• SUPPLIED MATERIAL:
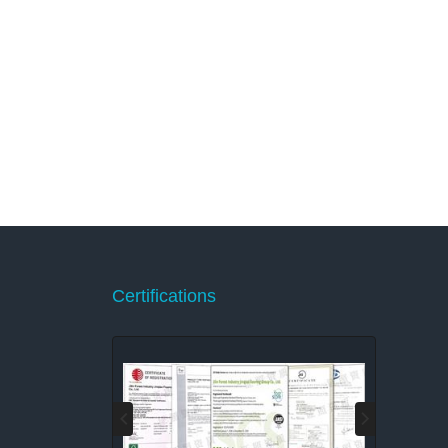
Certifications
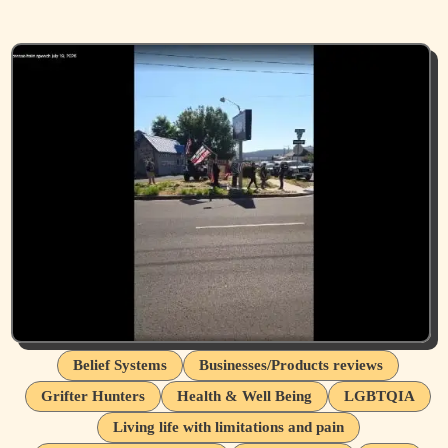
Belief Systems
Businesses/Products reviews
Grifter Hunters
Health & Well Being
LGBTQIA
Living life with limitations and pain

• AIM OF THE EXERCISE: Skip the pictures. Restate everything else in the records word for word.

• FINISHED TASK:
Certifications
Belief Systems
Businesses/Products reviews
Grifter Hunters
Health & Well Being
LGBTQIA
Living life with limitations and pain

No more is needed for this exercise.